Région vs milieu urbain

Aussi propriétaire d’une pharmacie communautaire, M. Gilbert croit toutefois que chaque modèle a ses avantages. « Le service de livraison de la pharmacie en ligne est extrêmement rapide dans la région du Grand Montréal, observe le pharmacien. Dans la région de Rimouski, le patient qui a besoin d’antibiotiques pour traiter une sinusite sera plus rapidement servi par sa pharmacie communautaire. En région éloignée des grands centres, la proximité est importante. Le patient développe un lien avec son pharmacien. »

Le pharmacien ajoute que le service en ligne permet aussi aux patients qui prennent plus de deux médicaments par mois d’économiser. « Nos frais d’exploitation sont moins élevés en raison de la centralisation et d’espaces moins grands en termes de pieds carrés. Ce sont aussi des économies pour les gens des régimes d’assurance collective », dit-il.

M. Gilbert ajoute que les communications ne sont pas non plus faciles avec les patients, un volet qui n’a pas évolué dans les pharmacies communautaires. « Nous avons leur numéro de téléphone, mais pas toujours leur courriel.

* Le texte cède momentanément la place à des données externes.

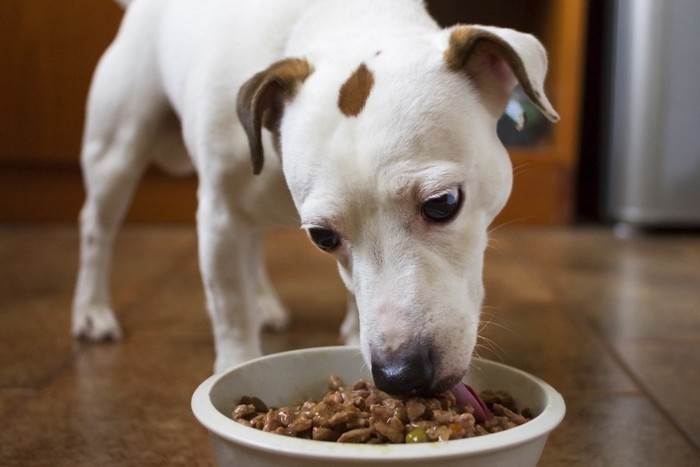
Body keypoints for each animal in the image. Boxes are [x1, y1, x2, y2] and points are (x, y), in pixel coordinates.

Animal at [72, 0, 556, 398]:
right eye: (323, 238)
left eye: (442, 203)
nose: (402, 375)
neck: (348, 21)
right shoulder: (220, 216)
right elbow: (229, 303)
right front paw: (235, 363)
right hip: (116, 152)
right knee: (98, 229)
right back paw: (92, 310)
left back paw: (264, 302)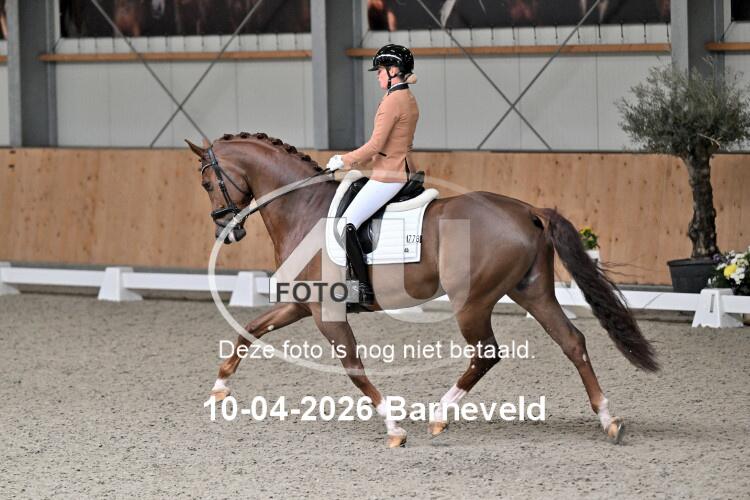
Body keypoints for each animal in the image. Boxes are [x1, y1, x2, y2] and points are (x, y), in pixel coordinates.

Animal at [187, 133, 659, 448]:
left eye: (208, 182)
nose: (226, 229)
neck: (305, 210)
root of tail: (528, 210)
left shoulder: (326, 314)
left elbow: (354, 368)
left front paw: (394, 427)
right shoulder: (304, 306)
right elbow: (249, 330)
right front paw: (219, 387)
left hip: (472, 302)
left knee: (487, 353)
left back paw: (439, 414)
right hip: (532, 292)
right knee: (572, 341)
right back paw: (608, 419)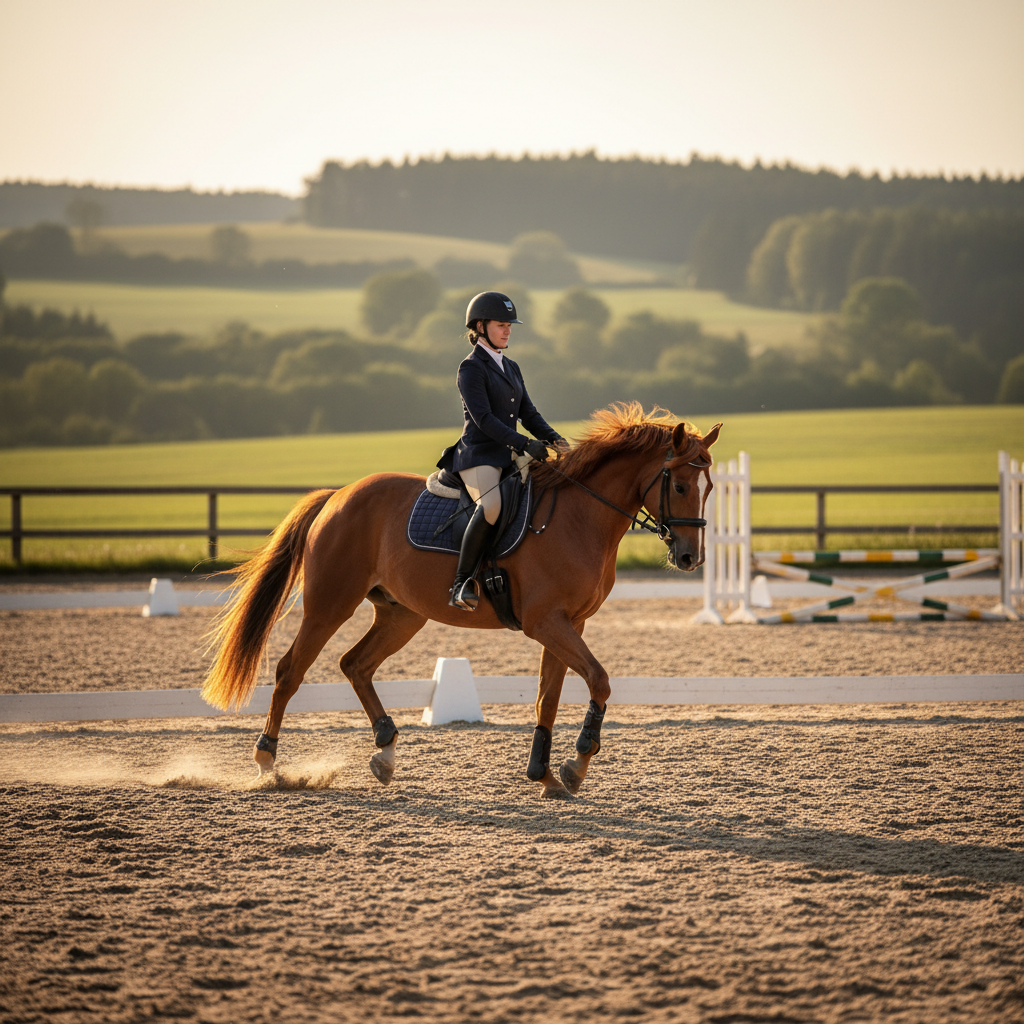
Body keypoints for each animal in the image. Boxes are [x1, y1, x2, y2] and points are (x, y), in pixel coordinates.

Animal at [201, 402, 721, 798]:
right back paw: (267, 764)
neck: (579, 517)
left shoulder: (568, 623)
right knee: (291, 671)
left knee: (355, 664)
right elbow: (599, 680)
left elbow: (547, 698)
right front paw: (575, 766)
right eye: (678, 485)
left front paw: (546, 777)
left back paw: (385, 752)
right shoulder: (546, 622)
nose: (690, 557)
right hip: (330, 604)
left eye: (710, 488)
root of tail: (338, 495)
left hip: (402, 614)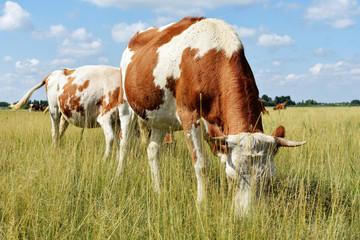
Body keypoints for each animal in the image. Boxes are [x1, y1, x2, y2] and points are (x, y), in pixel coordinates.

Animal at [117, 16, 306, 216]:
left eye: (268, 180)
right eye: (233, 178)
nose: (247, 216)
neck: (214, 54)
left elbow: (223, 159)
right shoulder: (190, 116)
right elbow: (202, 165)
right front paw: (202, 203)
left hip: (159, 116)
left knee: (153, 151)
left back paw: (158, 189)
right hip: (125, 106)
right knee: (124, 143)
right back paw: (120, 175)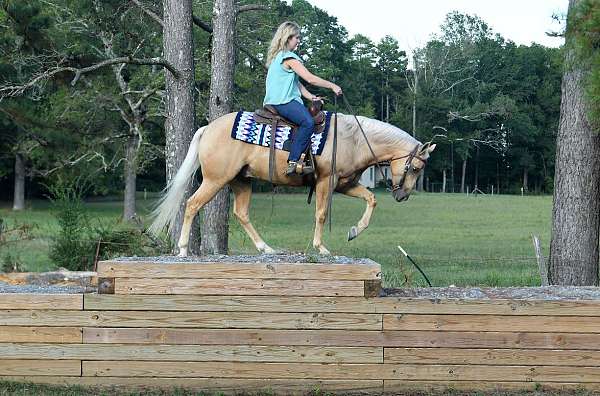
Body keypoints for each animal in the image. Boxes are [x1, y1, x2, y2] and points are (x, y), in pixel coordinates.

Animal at [149, 110, 436, 256]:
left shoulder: (344, 184)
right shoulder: (327, 181)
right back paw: (183, 249)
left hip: (241, 181)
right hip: (216, 179)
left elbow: (371, 199)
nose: (403, 196)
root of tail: (207, 128)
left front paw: (354, 231)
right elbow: (321, 214)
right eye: (416, 167)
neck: (353, 139)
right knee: (192, 204)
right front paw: (321, 248)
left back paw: (266, 248)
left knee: (241, 213)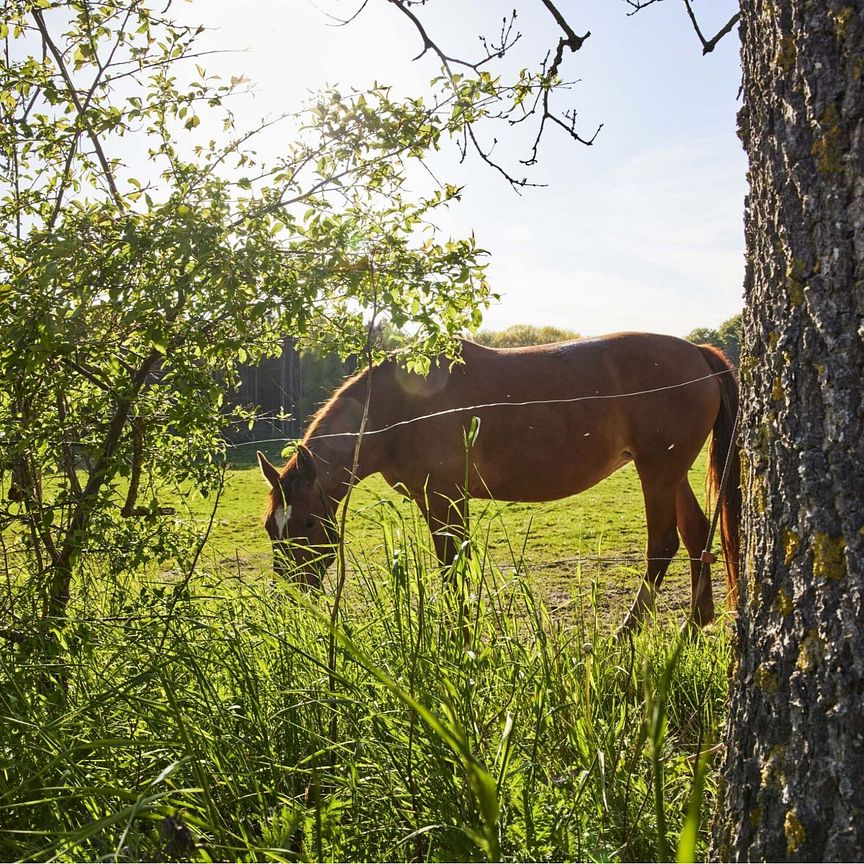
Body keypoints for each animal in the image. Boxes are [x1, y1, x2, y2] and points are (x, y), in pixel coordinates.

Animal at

Nos logiciels ne sont pas conçus pour envoyer un message à chaque patient, et nous ne pouvons pas appeler 3 000 personnes », explique Martin Gilbert.

De leur côté, les communications de la pharmacie en ligne fonctionnent davantage en mode numérique. « Les clients de POSO+ sont habitués à nous joindre par texto, par courriel, par Messenger. Cela nous a facilité la tâche. Tous nos gens sont inscrits dans un système de rappel par texto, courriel ou téléphone, quelques jours avant le renouvellement de leur prescription », précise le pharmacien propriétaire.